*** Document extract Section Begins ***

Abraham, our sages tell us, overcame many obstacles on his way to fulfill the divine command to sacrifice his son, Isaac. Coming down the mountain, the test at once fulfilled and averted (a paradox), the father and son meet the waiting lads, Ishmael and Eliezer: we can imagine their hopes for a triumphant homecoming. But our sages tell us that the Satan (or the evil inclination) had something else in mind. Sarah was home, preparing for Abraham's return, when the Satan arrived: 'Know where your husband is?,' he asked. Without giving Sarah the chance to answer, he continued: 'well your husband - how old is he now, in his hundred and thirties? - took your son Isaac to Mount Moriah to sacrifice him.' 'I saw him' - he lied - 'terrible sight, really, your son, screaming, crying, saying he couldn't take it.' At which point, our sages tell us, Sarah died. It turns out that not everyone survived the Akeida - the binding of Isaac. Sarah was its casualty.

When Abraham does return home, it's not to greet her, but to fulfill a grim task - 'to eulogize her and to cry for her.' The laws of mourning - that both accomodate and structure the needs of human psyche - tell us that first one cries and only after gives a eulogy. Before the formality of mourning and speech, there is the expression of raw emotion. It is as if God says, 'do not supress your humanity to please me!' First the outpouring, then the mourning which enables the transition back to the world of the living. But Abraham engaged in the formal act of mourning first.

Abraham was a celebrity. With Sarah, he had dedicated his life to bringing people close to the one G-d. Abraham had no regrets for his actions: the Torah calls him tamim - pure, even perfect, in his acceptance of G-d's will. But he knew how people think. They will say, Abraham thought to himself: 'Abraham has come back from Mount Moriah with his son to find Sarah dead. Surely, he should have expected G-d to reward his deeds, and instead he finds this!' That is why Abraham refrained from crying. For had he cried, the people of Hebron would have thought - Abraham is crying out of regret for having performed the mitzvah of attending to G-d's words! Like us, they would have shaken their heads knowingly and said to themselves, 'no good deed goes unpunished!' There's Abraham regretting the Akeida. So Abraham mourns first, and then cries.

'Be pure' - תמים תהיה - 'with Hashem your G-d' - the Torah exhorts in Deuteronomy. While the nations of the world practice witchcraft and hearken after those who claim to divine the future, the Torah commands, 'be pure with your G-d': don't anticipate what the future will bring, live in the present! Be pure - like Abraham - who makes himself present to the moment, as when he answers the divine call: 'Hineni, here I am.' Presence to the moment - to the here and now - means to refrain from calculating what the future will or should bring. Abraham knows that mitzvos are rewarded, that his portion is with the one G-d but he doesn't know how. In that humble knowledge, he leaves room for the divine, for the unfolding of a future which he does not fully understand, and which may not go according to his expectations. Surely, there are scoffers in Hebron who will want to say that the world is run by a god with a bad sense of humor whose main principle is 'no good deed goes unpunished.' But while they mock Abraham's beliefs, it is they who indulge in divination, who have created an impoverished religion out of their own laziness or stinginess: 'We told you so,' they say, 'your good deeds have done you no good.' 'You lost your scarf,' they deride, 'next time you will know better!' But telling their own stories about reward and punishment is really just a form of avoidance - avoiding the present, the imperative of now, the imperative of saying 'Hineni, I am here!'

In the evening prayers, we turn to G-d and ask: remove the Satan from before us and from behind us. There are not only obstacles which we meet on the way to performing good deeds, but also those we encounter after. Sometimes, the Satan, as in the case of Abraham, does his best to run after us. So we entreat G-d to take away the obstacles that lie before us, as well as the ones that come from behind - that we will be pure like Abraham. That is, we pray that the thought - 'no good deed goes unpunished' - will remain far from our minds!

*** Document extract Section Ends ***
*** Source material Section Begins ***

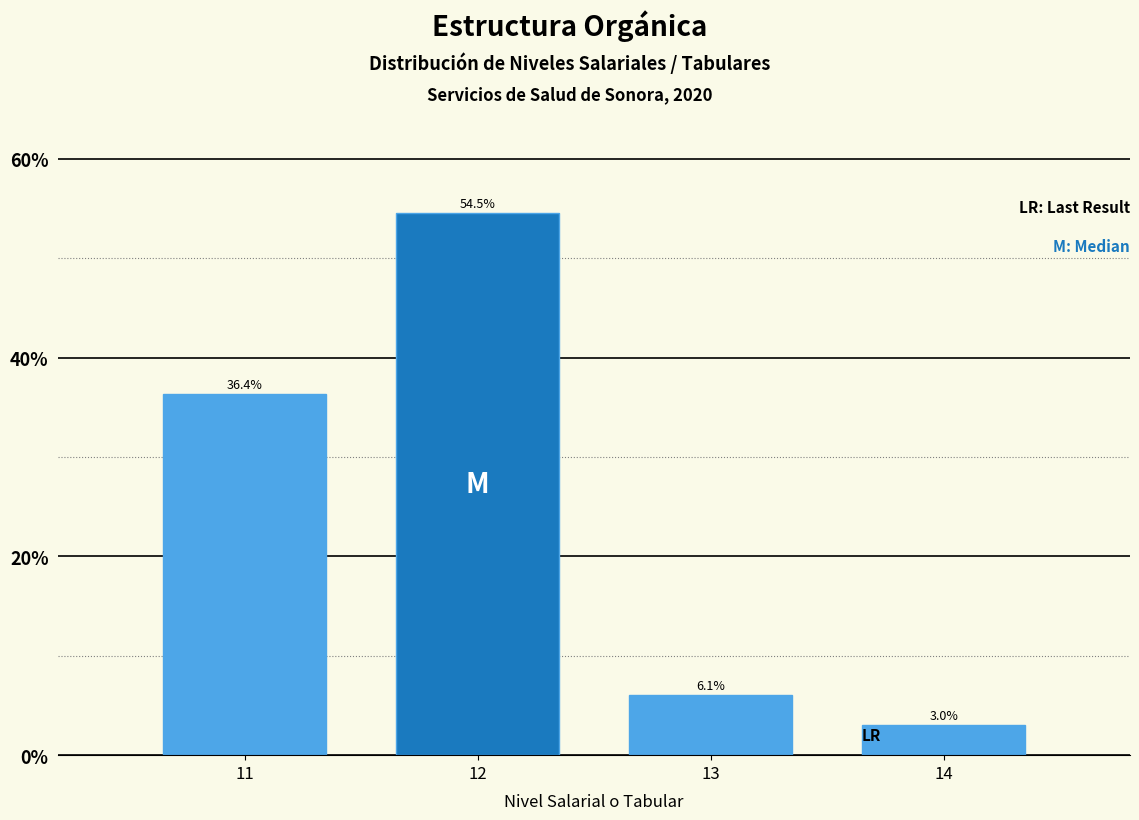

Reading left to right, extract all data points from this chart.

36.4	54.5	6.1	3.0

*** Source material Section Ends ***

**To do**
Transcribe the passage from the commentary on Abraham's mourning for Sarah, between "When Abraham does" and "of mourning first.", inclusive.

**The answer**
When Abraham does return home, it's not to greet her, but to fulfill a grim task - 'to eulogize her and to cry for her.' The laws of mourning - that both accomodate and structure the needs of human psyche - tell us that first one cries and only after gives a eulogy. Before the formality of mourning and speech, there is the expression of raw emotion. It is as if God says, 'do not supress your humanity to please me!' First the outpouring, then the mourning which enables the transition back to the world of the living. But Abraham engaged in the formal act of mourning first.